Sorry for my terrible English…

I run the code from 60mins tutorial,like this.

trainset = torchvision.datasets.CIFAR10(root=’./datasets’, train=True, download=True, transform=transform)
trainloader = torch.utils.data.DataLoader(trainset, batch_size=4, shuffle=True, num_workers=2)
dataiter = iter(trainloader)

And return a error.

File “C:\ProgramData\Anaconda3\lib\site-packages\spyder\utils\site\sitecustomize.py”, line 705, in runfile
execfile(filename, namespace)
File “C:\ProgramData\Anaconda3\lib\site-packages\spyder\utils\site\sitecustomize.py”, line 102, in execfile
exec(compile(f.read(), filename, ‘exec’), namespace)
File “C:/Users/flow_/Documents/cifarten/cf10.py”, line 36, in
dataiter = iter(trainloader)
File “C:\ProgramData\Anaconda3\lib\site-packages\torch\utils\data\dataloader.py”, line 451, in iter
return _DataLoaderIter(self)
File “C:\ProgramData\Anaconda3\lib\site-packages\torch\utils\data\dataloader.py”, line 239, in init
w.start()
File “C:\ProgramData\Anaconda3\lib\multiprocessing\process.py”, line 105, in start
self._popen = self._Popen(self)
File “C:\ProgramData\Anaconda3\lib\multiprocessing\context.py”, line 223, in _Popen
return _default_context.get_context().Process._Popen(process_obj)
File “C:\ProgramData\Anaconda3\lib\multiprocessing\context.py”, line 322, in _Popen
return Popen(process_obj)
File “C:\ProgramData\Anaconda3\lib\multiprocessing\popen_spawn_win32.py”, line 65, in init
reduction.dump(process_obj, to_child)
File “C:\ProgramData\Anaconda3\lib\multiprocessing\reduction.py”, line 60, in dump
ForkingPickler(file, protocol).dump(obj)
BrokenPipeError: [Errno 32] Broken pipe

There is an issue regarding multi-processing on Windows machines, since apparently Windows subprocesses will import (i.e. execute) the main module at start, which will result in recursively creating subprocesses.
Try to protect your code in if __name__ == '__main__'.

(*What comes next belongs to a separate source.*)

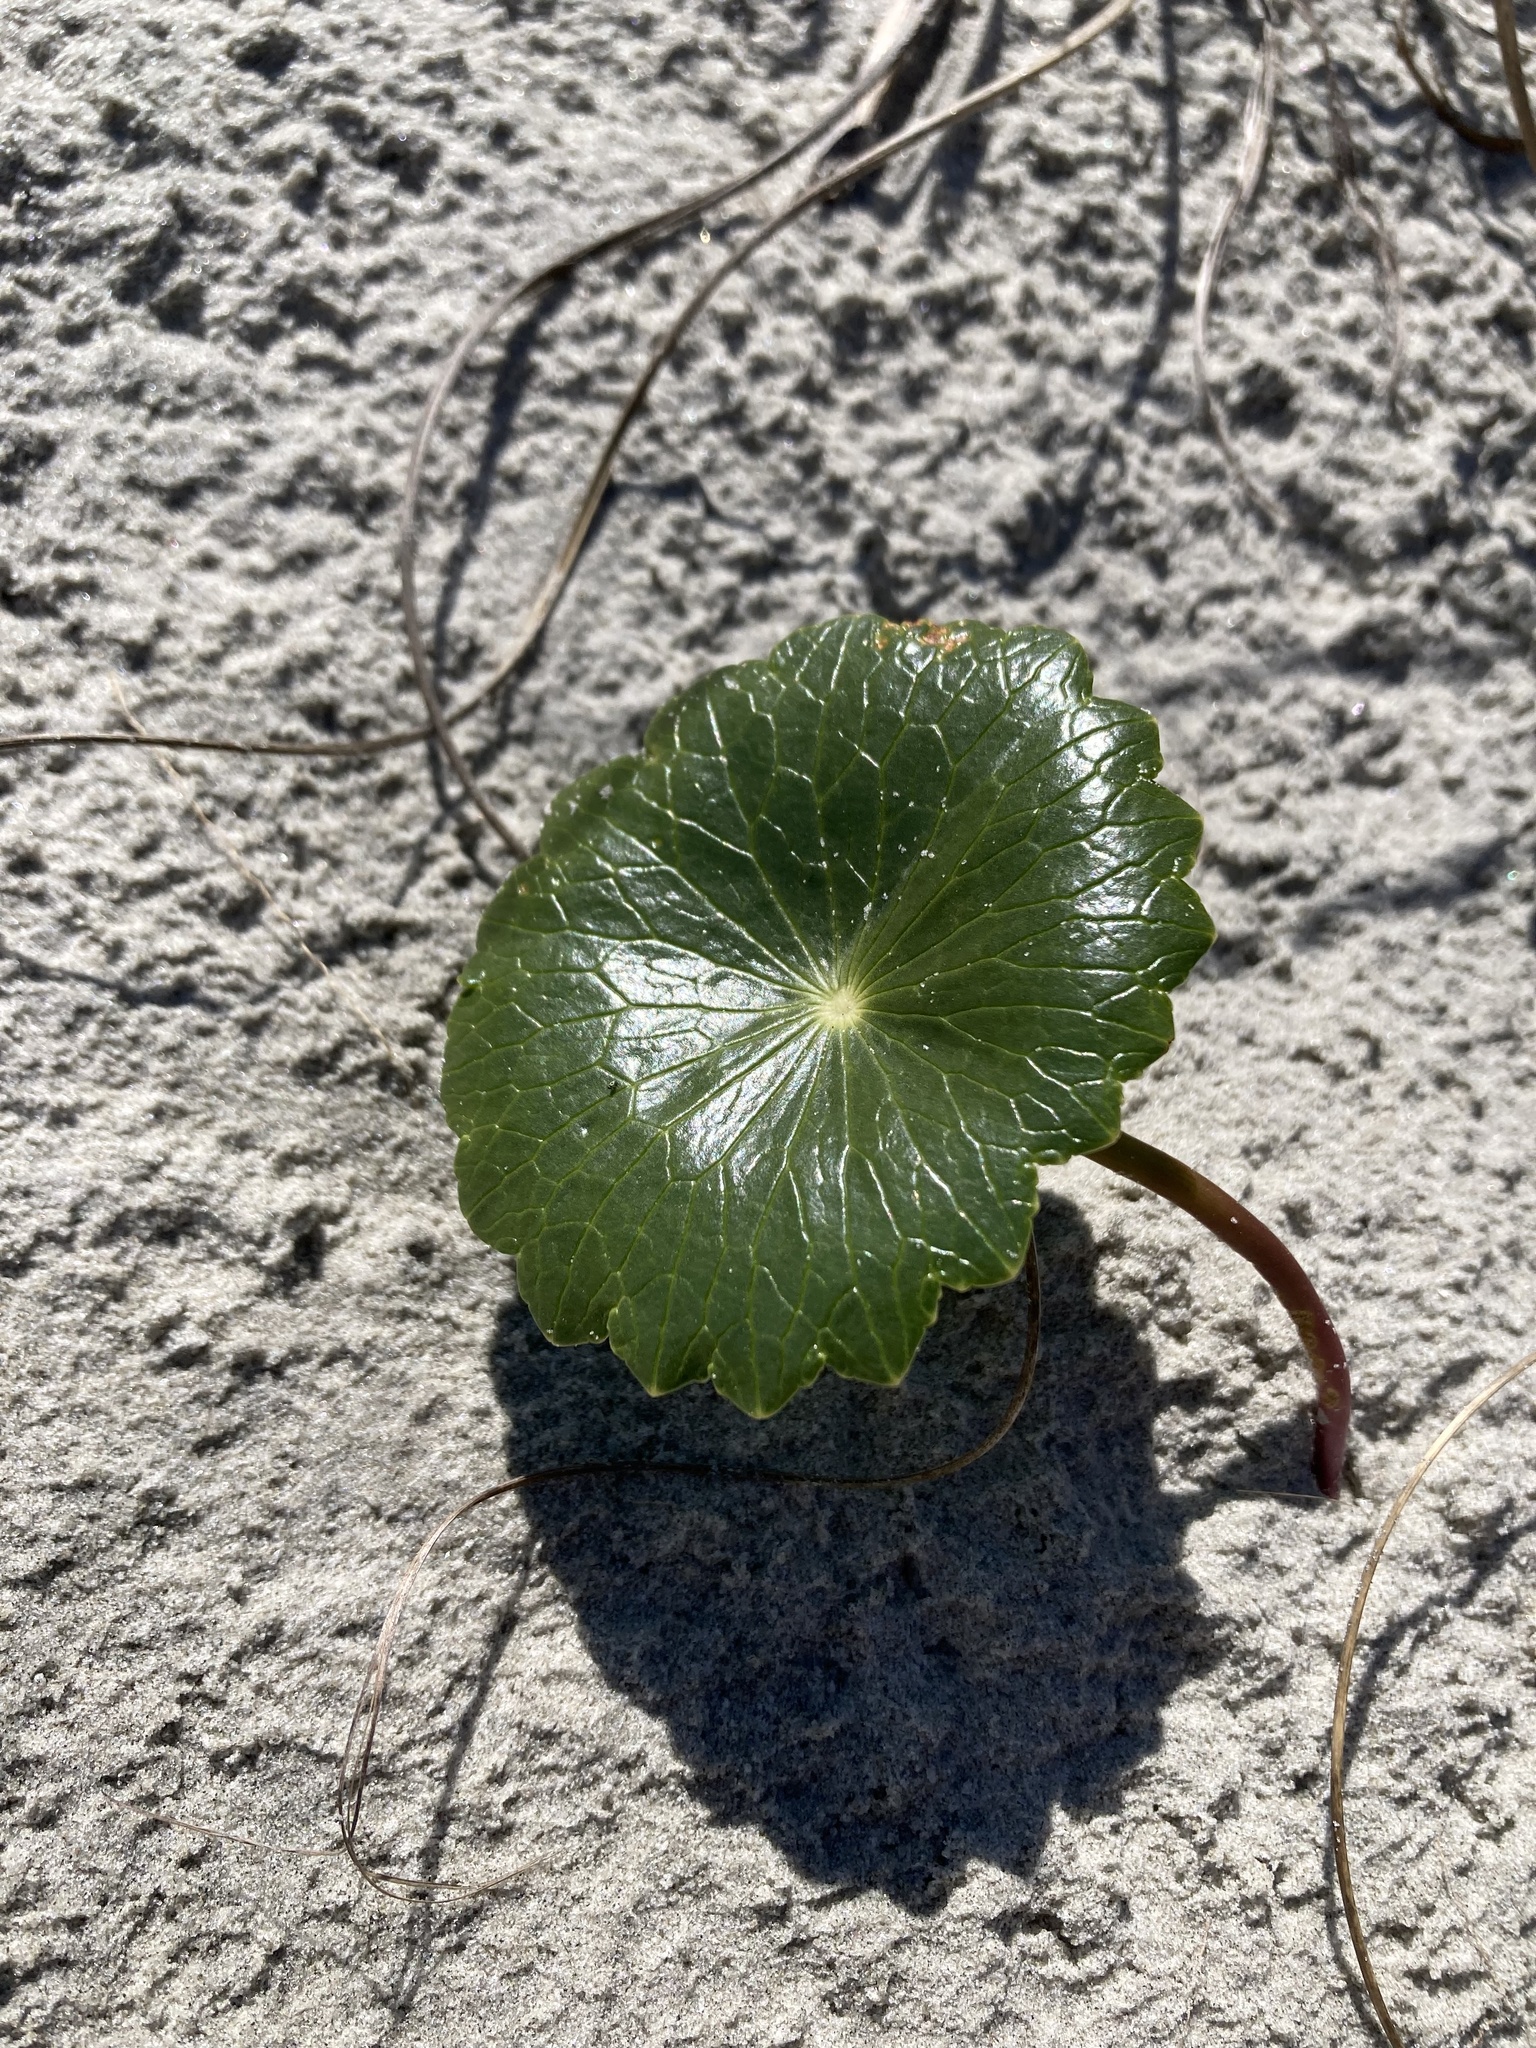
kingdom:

Also you could check, if this is the error by setting num_workers=0 and running it again.

5 Likes

I got similar error on Ubuntu, which is: module multiprocessing.util’ has no attribute '_flush_std_streams
how to fix it?

The method is defined in the Python lib multiprocessing, and was not introduced in PyTorch.
Could you check if you can update the multiprocessing lib or re-install it?

Thank you. I fixed it.

That works. Thanks a lot.

Thank you for your explanation! The problem seems to disappear if I run the same code (without if __name__ == '__main__') in Jupyter notebook in Windows.